CEDH : rétention administrative des étrangers : le cas d’un enfant de huit ans

Publié le 25/04/2022

Les requérants sont deux époux et leur fils, ressortissants géorgiens entrés irrégulièrement en France. Leurs demandes d’asile furent rejetées et, dans le cadre de la mise en œuvre de leur éloignement forcé, la préfecture réserva un vol à destination de la Géorgie. La veille du vol, le préfet prit des arrêtés portant placement en rétention administrative du couple. L’affaire soumise à la Cour concerne le placement en rétention administrative du couple et de leur enfant mineur alors âgé de huit ans, pendant une durée de quatorze jours. Ses parents font valoir que, placé dans une situation d’extrême vulnérabilité, il n’était manifestement pas en mesure de comprendre les explications données par ses parents sur leur situation mais seulement d’en percevoir le caractère anxiogène. Ils soutiennent que son enfermement a entraîné une souffrance morale et psychique dans un lieu d’enfermement.

La Cour constate que, même si l’enfant était accompagné de ses parents au cours de sa détention, cette circonstance n’est pas de nature à exonérer les autorités de leur obligation de protéger l’enfant mineur et de prendre des mesures adéquates au titre des obligations positives découlant de l’article 3 de la Convention.

S’agissant du critère relatif aux conditions d’accueil, la Cour constate que le centre est au nombre de ceux qui sont habilités à recevoir des familles mais que les annonces du centre diffusées par haut-parleur, exposent les personnes qui y sont retenues à de sérieuses nuisances sonores et que la cour extérieure de la zone de vie dédiée aux familles est uniquement séparée par un simple grillage de la zone réservée aux autres retenus permettant ainsi de voir tout ce qui s’y passe. En outre, si des équipements pour enfants et bébés y sont disponibles, il ressort des constats du Contrôleur général des lieux de privation de liberté (CGLPL) que le centre, mitoyen du centre pénitentiaire se caractérise par sa dimension sécuritaire omniprésente.

Si ces circonstances ne sont pas suffisantes à elles seules pour que soit atteint le seuil de gravité requis pour tomber sous le coup de l’article 3, la Cour réaffirme qu’au-delà d’une brève période de rétention, la répétition et l’accumulation des effets engendrés, en particulier sur le plan psychique et émotionnel, par une privation de liberté entraînent nécessairement des conséquences néfastes sur un enfant en bas âge, dépassant alors le seuil de gravité précité. Il s’ensuit que l’écoulement du temps revêt à cet égard une importance particulière.

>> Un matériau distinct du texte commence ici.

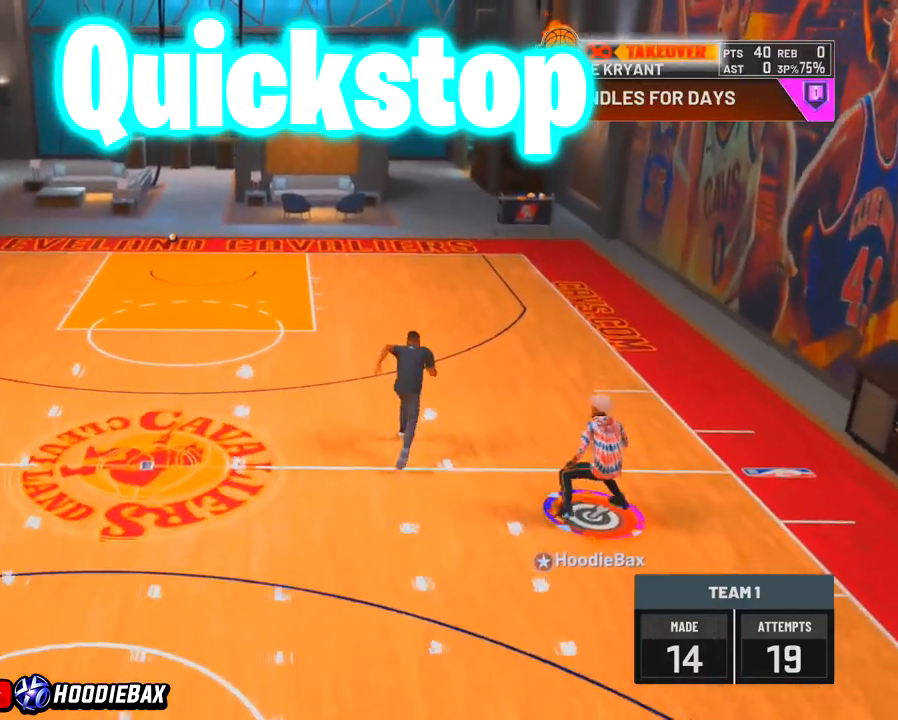
Gameplay with a controller (PlayStation layout); each line is a JSON object with the inputs held at the frame after it. "events" lists button and stick changes between this image and that frame as [ms after this image, input, new state], when the widget could be followed in between. Not read: L3 R2 R3.
{"buttons": [], "left_stick": "up", "right_stick": "center", "events": []}
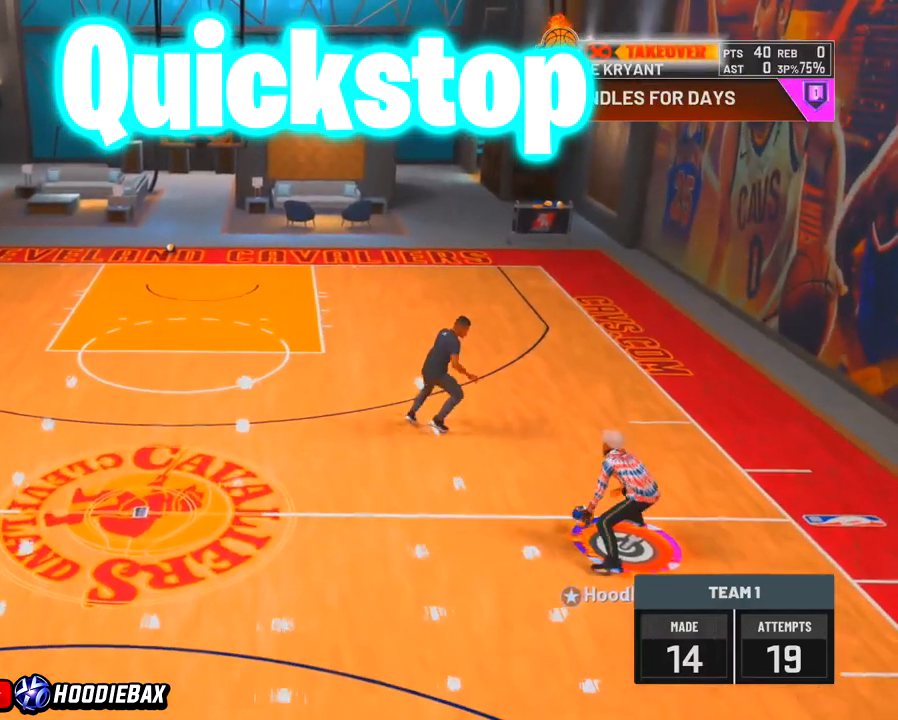
{"buttons": [], "left_stick": "up", "right_stick": "center", "events": []}
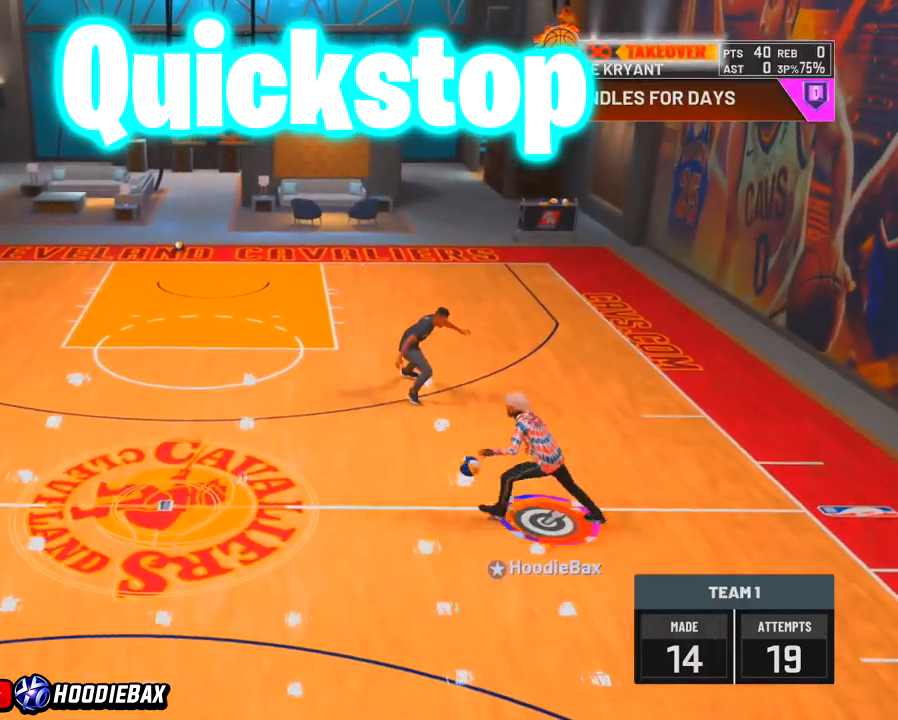
{"buttons": [], "left_stick": "up-left", "right_stick": "center", "events": [[67, "left_stick", "center"], [200, "left_stick", "up-left"]]}
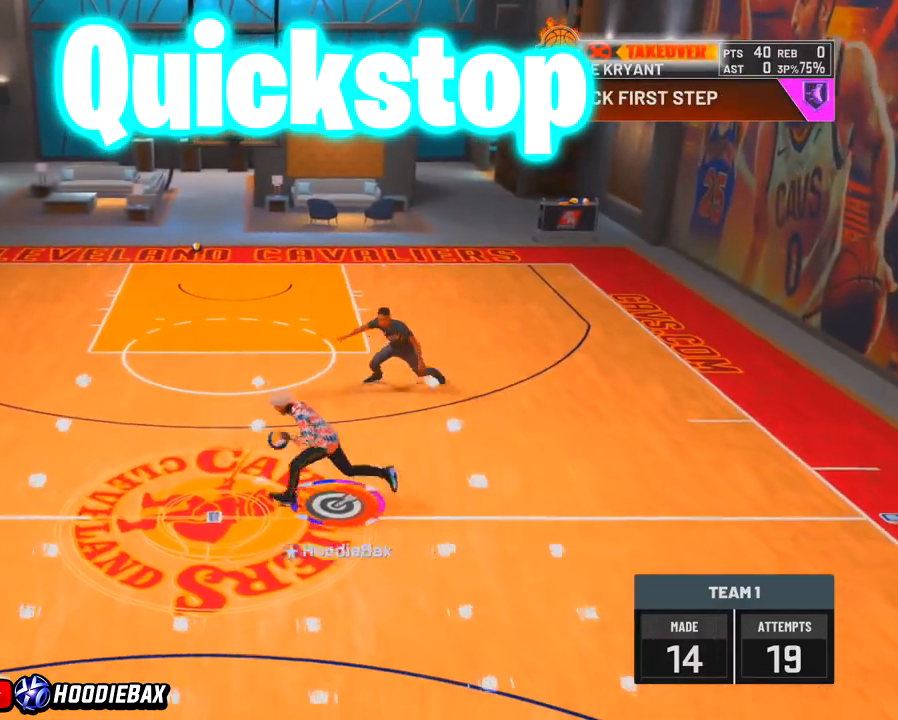
{"buttons": [], "left_stick": "up-left", "right_stick": "center", "events": []}
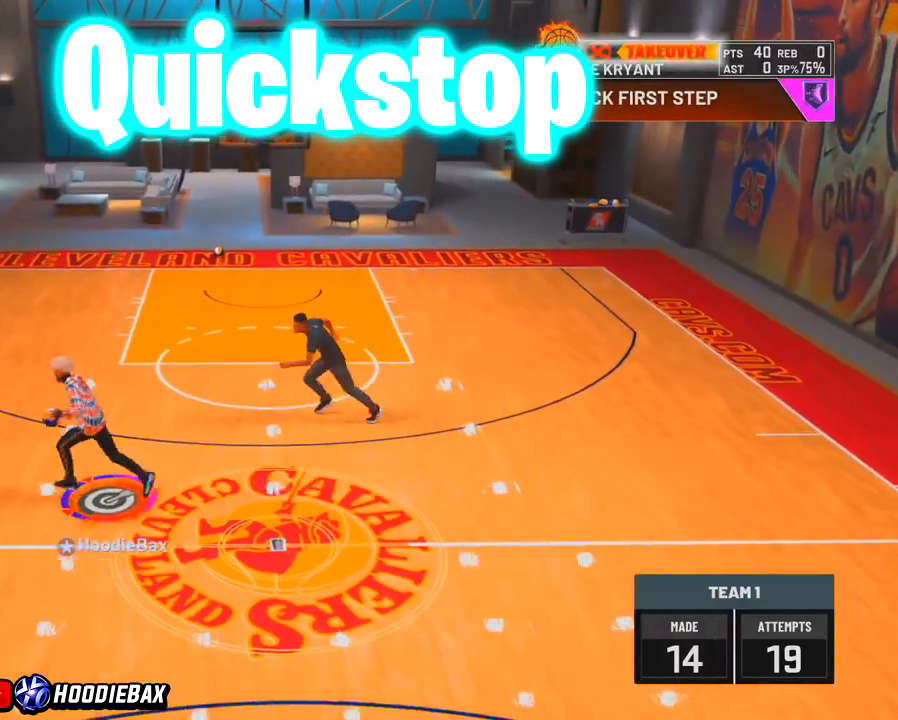
{"buttons": [], "left_stick": "up-left", "right_stick": "center", "events": []}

La Cour rappelle que le comportement des parents, à savoir, dans la présente affaire, le refus des requérants d’embarquer, n’est pas déterminant quant à la question de savoir si le seuil de gravité prohibé est franchi à l’égard de l’enfant mineur. Au cas d’espèce, la durée de 14 jours de rétention du mineur de huit ans paraît excessive. La Cour note d’ailleurs qu’alors même que le dernier alinéa de l’article L. 551-1 III bis du CESEDA prévoit qu’en la matière « L’intérêt supérieur de l’enfant doit être une considération primordiale », avant d’apprécier la légalité du placement initial et d’ordonner la prolongation de la rétention administrative pour une durée de vingt-huit jours dans le cadre du contrôle juridictionnel qu’il leur incombait d’exercer, le JLD n’a tenu aucun compte de la présence de l’enfant et de son statut d’enfant mineur, et que, s’il a pris en considération cette circonstance, le magistrat délégué par le premier président de la cour d’appel n’en a pas suffisamment tenu compte dans la solution qu’il a retenue.

Cela permet à la Cour de conclure que, compte tenu de son jeune âge, des conditions de rétention dans le centre et de la durée du placement en rétention, les autorités compétentes ont soumis l’enfant mineur à un traitement qui a dépassé le seuil de gravité requis par l’article 3 de la Convention.